**What this task involves:** Everything in the entries below must be output exactly, apart from the pictures.

**Input records:**
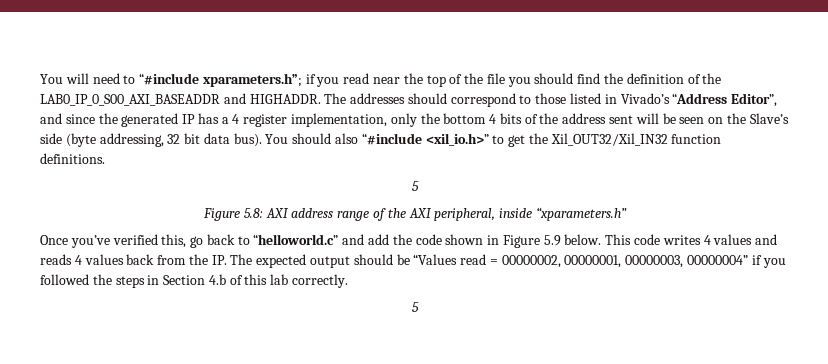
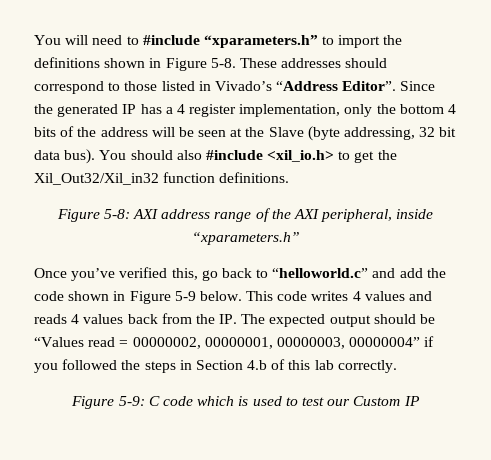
[139,73,722,87] [40,93,347,106] “#include xparameters.h”; if you read near the top of the file you should find the definition of the LAB0_IP_0_S00_AXI_BASEADDR and HIGHADDR. The -> [142,35,403,48] [34,57,277,71] #include “xparameters.h” to import the definitions shown in Figure 5-8. These
[731,93,778,107] [40,113,95,124] Editor”, and since -> [342,81,436,91] Editor”. Since
[609,115,634,124] sent -> (148, 132) none
[708,113,789,124] [40,133,62,144] on the Slave’s side -> [230,127,304,137] at the Slave
[361,133,489,146] “#include <xil_io.h>” -> [205,150,335,162] #include <xil_io.h>
[550,133,668,146] Xil_OUT32/Xil_IN32 -> [34,173,159,185] Xil_Out32/Xil_in32
[412,181,419,191] [203,208,263,221] // 5 // Figure 5.8: -> [56,209,130,222] // Figure 5-8:
[543,235,561,246] 5.9 -> [174,291,196,301] 5-9
[412,302,419,312] 5 -> [71,396,420,409] Figure 5-9: C code which is used to test our Custom IP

**Solution to this exercise:**
[139,73,722,87] [40,93,347,106] “#include xparameters.h”; if you read near the top of the file you should find the definition of the LAB0_IP_0_S00_AXI_BASEADDR and HIGHADDR. The -> [142,35,403,48] [34,57,277,71] #include “xparameters.h” to import the definitions shown in Figure 5-8. These
[731,93,778,107] [40,113,95,124] Editor”, and since -> [342,81,436,91] Editor”. Since
[609,115,634,124] sent -> (148, 132) none
[708,113,789,124] [40,133,62,144] on the Slave’s side -> [230,127,304,137] at the Slave
[361,133,489,146] “#include <xil_io.h>” -> [205,150,335,162] #include <xil_io.h>
[550,133,668,146] Xil_OUT32/Xil_IN32 -> [34,173,159,185] Xil_Out32/Xil_in32
[412,181,419,191] [203,208,263,221] // 5 // Figure 5.8: -> [56,209,130,222] // Figure 5-8:
[543,235,561,246] 5.9 -> [174,291,196,301] 5-9
[412,302,419,312] 5 -> [71,396,420,409] Figure 5-9: C code which is used to test our Custom IP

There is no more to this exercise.